Material supplied —
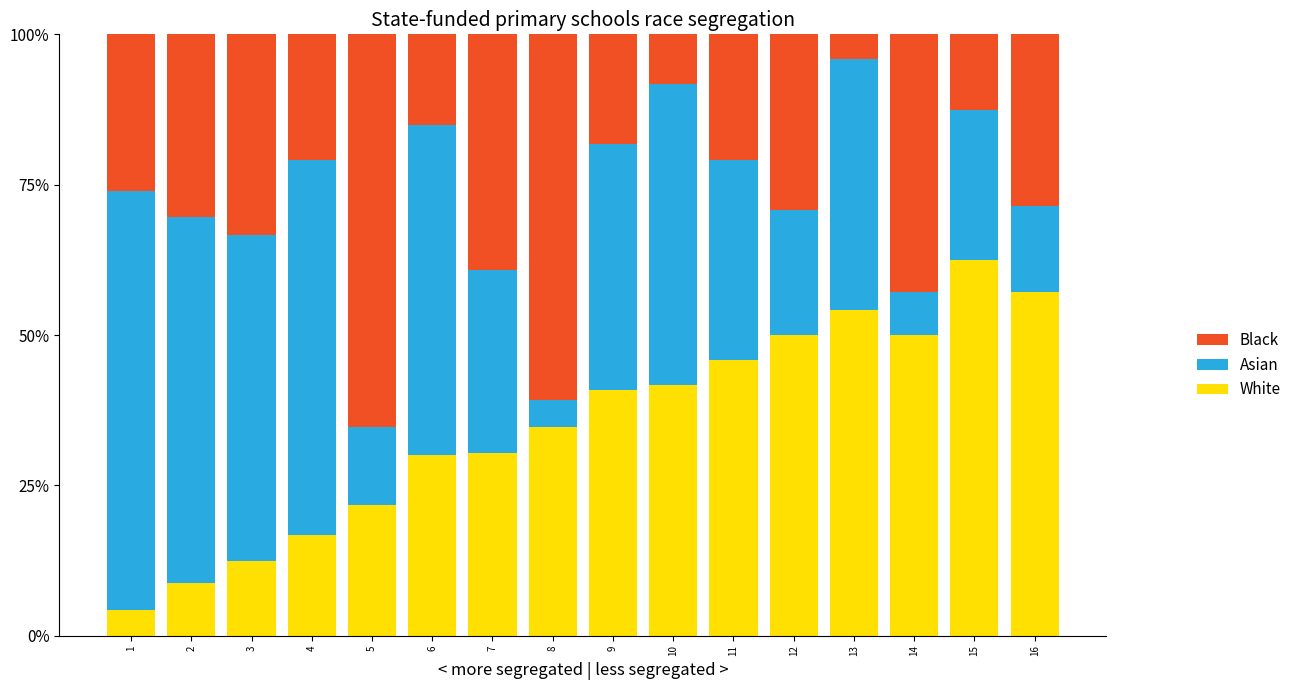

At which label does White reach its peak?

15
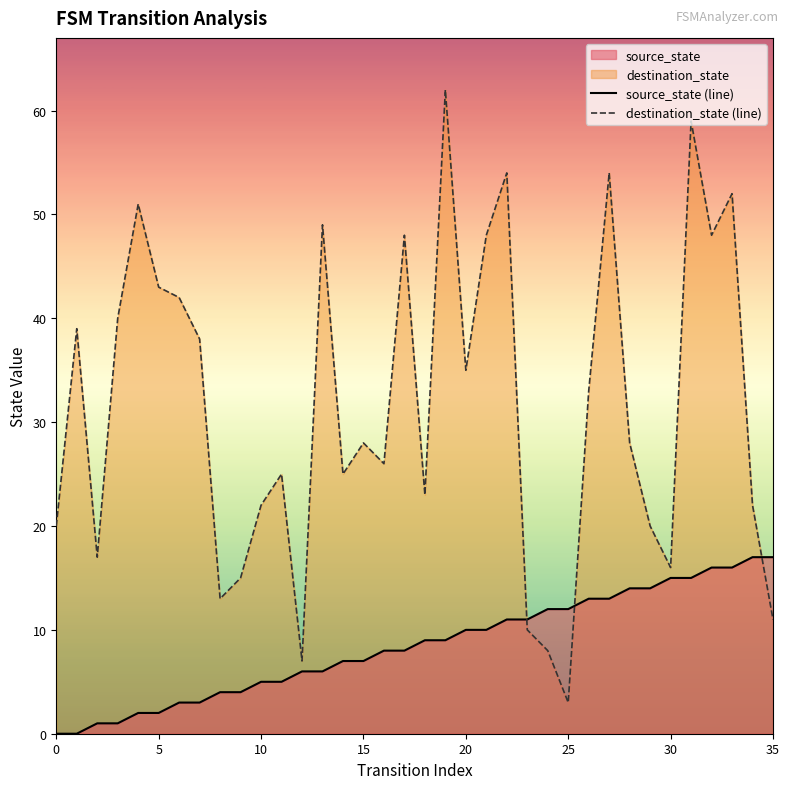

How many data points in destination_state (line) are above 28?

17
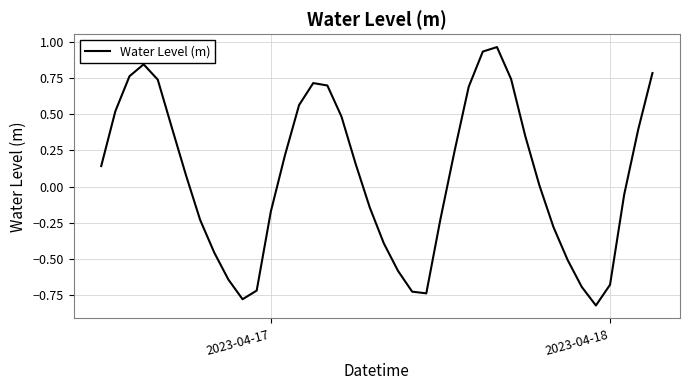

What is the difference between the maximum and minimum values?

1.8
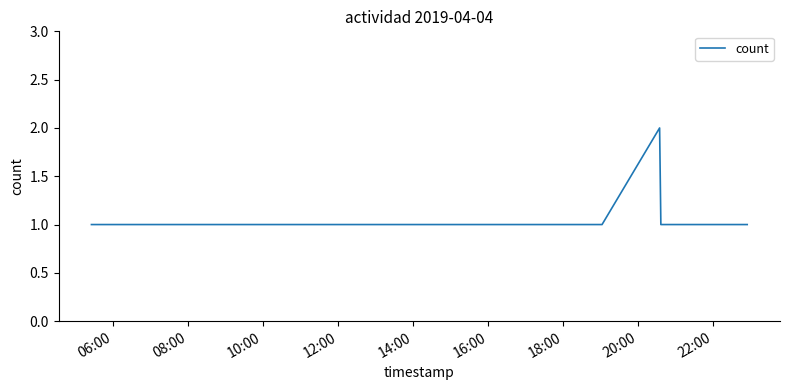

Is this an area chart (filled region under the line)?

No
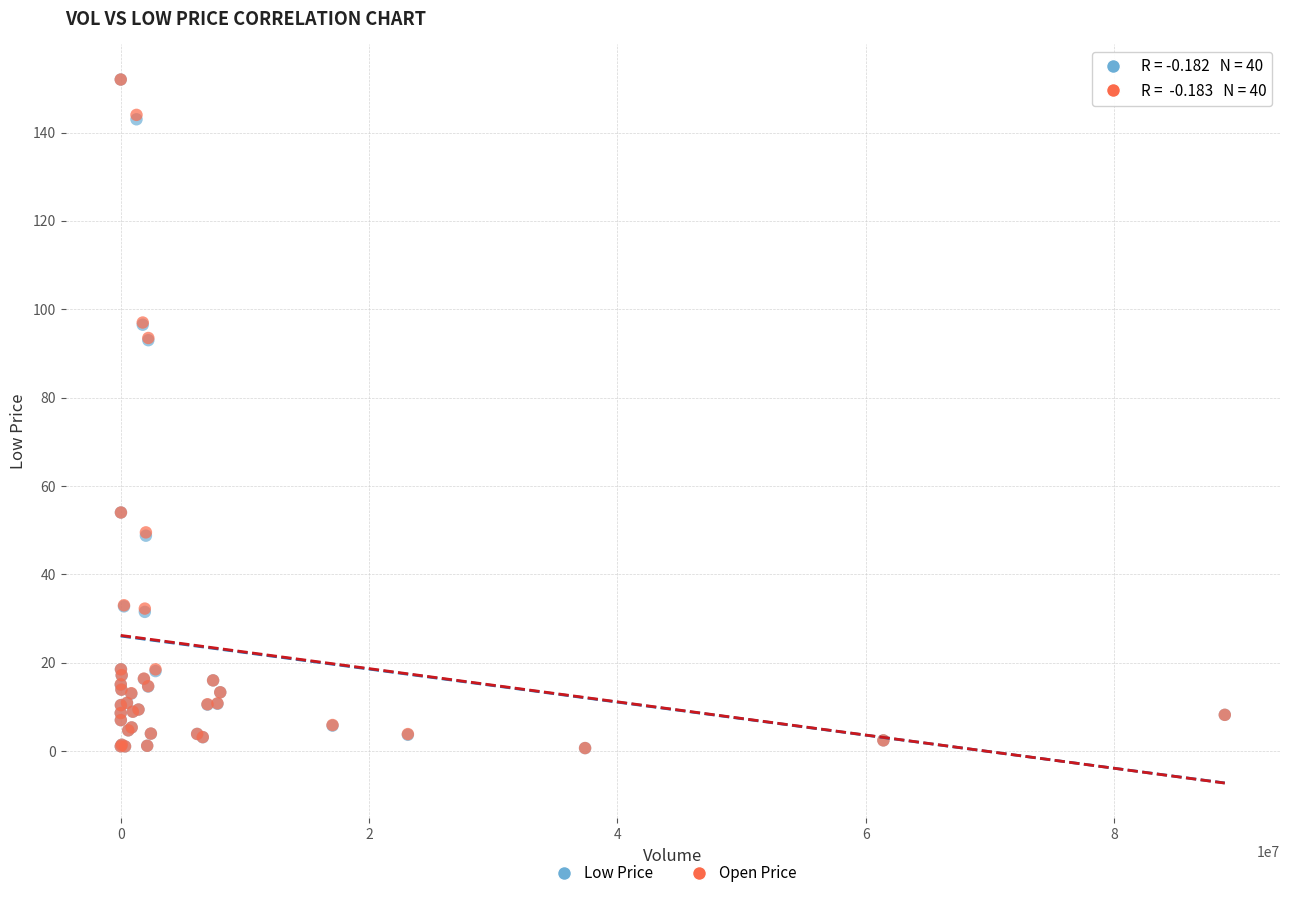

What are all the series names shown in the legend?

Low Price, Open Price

Task goal — Write out every line of the records above word for word, leaving out the pictures.

Response to the task —
At which label does White reach its peak?

15

How many data points in destination_state (line) are above 28?

17

What is the difference between the maximum and minimum values?

1.8

Is this an area chart (filled region under the line)?

No

What are all the series names shown in the legend?

Low Price, Open Price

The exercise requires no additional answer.